Lots of questions from a possible future student

CrownJ

New Member
Below is an e-mail I've been trying to send to as many pilots as I can and since I have an interview on Thursday I want to get a lot more responses so I can futrther broaden my knowledge. So please take the time and read it if you can and if you could reply with some answers that would be awesome.



My name is Justin, I am 18 years old this year just finished high school and I currently have an interview scheduled to go to Canada's BCIT airline flight ops program. I was very excited at first but having been to some forums such as airlinepilotcentral and jetcareers and hearing some stories about hardships that many endure right now, it has set me a little further back. So right now I really want to gain some knowledgable insight into the career from a brilliant man like yourself. Do you think it is the right time to be going into this field at all, with all the downsizing and outrageous gas prices going on? I'm currently looking at a tutition cost of roughly $55 000 CAD is this too much of a price to pay? My school I guess you can say is certainly one of Canada's most well known school for aviation and for business ed, does the cost justify for it or should I go to a smaller local school? Growing up school has never appealed to me much so my grades lets just say aren't abysmal but surely arent the most polished, however doing pre-entrance exams I scored a 90 percentile for spatial reasoning and 70 for abstract reasoning with an A scores for english and math, would they solely judge me on my school marks or would they take my pre entrace exam marks more heavily? I have read numerous threads on people coming out as flight instructors for the first few years, which are also the toughest with a measly amount of pay, does it get better? How does physical attributes play in this industry? I'm 6'2 (yes very tall for an asian male) 160lbs with a very muscular build as I have always worked out knowing that this is the industry I would love to pursue. What kind of tips would you suggest for me for my interview? I've always loved being in the open skies flying my R/C planes and had a flair for food, dreaming of travelling all over the world and sampling every nationalties own dishes in their motherland. Any certain aspects I should be careful not to trip on that I might not know of?
Sorry I know it was a long read. Your advice would be incredibly crucial to me, priceless if you may. Please respond back with the best of your knowledge and I would just like to give you the biggest thanks here on out.

Thank You!!


Sincerely,

Justin Wong
 
Justin,

I think you probably want to try to target your inquiries to Canadian pilots, as aviation is a particularly sensitive market to national laws and statistics.

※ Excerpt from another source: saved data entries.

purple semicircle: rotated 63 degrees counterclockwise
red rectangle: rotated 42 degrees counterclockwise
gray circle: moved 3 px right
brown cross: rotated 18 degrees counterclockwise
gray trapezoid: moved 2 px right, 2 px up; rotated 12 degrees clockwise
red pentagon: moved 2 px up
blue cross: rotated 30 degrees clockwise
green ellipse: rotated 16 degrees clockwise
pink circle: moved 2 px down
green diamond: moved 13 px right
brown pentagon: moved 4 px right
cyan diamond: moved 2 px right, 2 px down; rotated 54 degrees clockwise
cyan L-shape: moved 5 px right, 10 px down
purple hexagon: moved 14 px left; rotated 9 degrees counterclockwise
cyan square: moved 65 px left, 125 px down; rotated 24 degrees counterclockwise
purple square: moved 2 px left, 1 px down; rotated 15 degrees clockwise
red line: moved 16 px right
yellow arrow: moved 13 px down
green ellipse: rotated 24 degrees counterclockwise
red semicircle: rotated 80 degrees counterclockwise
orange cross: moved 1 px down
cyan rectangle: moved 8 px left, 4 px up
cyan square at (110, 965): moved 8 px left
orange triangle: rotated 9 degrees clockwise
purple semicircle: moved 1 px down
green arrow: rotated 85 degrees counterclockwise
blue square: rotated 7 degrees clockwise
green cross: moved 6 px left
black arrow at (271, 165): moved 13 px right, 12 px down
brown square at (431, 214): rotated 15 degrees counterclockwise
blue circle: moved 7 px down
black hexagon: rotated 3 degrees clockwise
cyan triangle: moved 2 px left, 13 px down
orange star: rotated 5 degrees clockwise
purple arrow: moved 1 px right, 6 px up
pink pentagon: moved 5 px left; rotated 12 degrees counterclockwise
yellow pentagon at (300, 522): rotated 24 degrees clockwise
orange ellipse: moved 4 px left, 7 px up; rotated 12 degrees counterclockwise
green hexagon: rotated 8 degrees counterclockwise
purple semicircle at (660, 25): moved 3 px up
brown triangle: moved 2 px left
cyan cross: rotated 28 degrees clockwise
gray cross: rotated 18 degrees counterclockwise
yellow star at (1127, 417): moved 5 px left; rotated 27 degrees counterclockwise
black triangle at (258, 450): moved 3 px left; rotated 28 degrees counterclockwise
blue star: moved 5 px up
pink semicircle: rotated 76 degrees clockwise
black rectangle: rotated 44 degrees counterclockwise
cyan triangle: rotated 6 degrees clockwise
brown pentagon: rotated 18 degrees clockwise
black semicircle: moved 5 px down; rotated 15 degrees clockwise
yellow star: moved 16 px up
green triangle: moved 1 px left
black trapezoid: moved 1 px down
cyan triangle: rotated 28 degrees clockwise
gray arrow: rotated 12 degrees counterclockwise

That said, as a general rule, I would contend that this is an awful time to be getting in. Some people will probably tell you that this is just a "down cycle" to be followed by another "up cycle" and therefore a great time to start training. But the predictions for oil prices and the fact of peak oil just don't bear that out. Certainly you shouldn't just take my gloom n' doom word for it. Do some research, but I'm afraid that all we're going to see is further decaying salaries to go along with the reduction in flying in general. Go-Juice is just going to get too expensive.

PS. Physical attributes have nothing to do with it. If you aren't a genetic aberration, you can shoehorn yourself in to most cockpits. 6'2 and skinny beats the heck out of 5'6 and fat, comfort wise.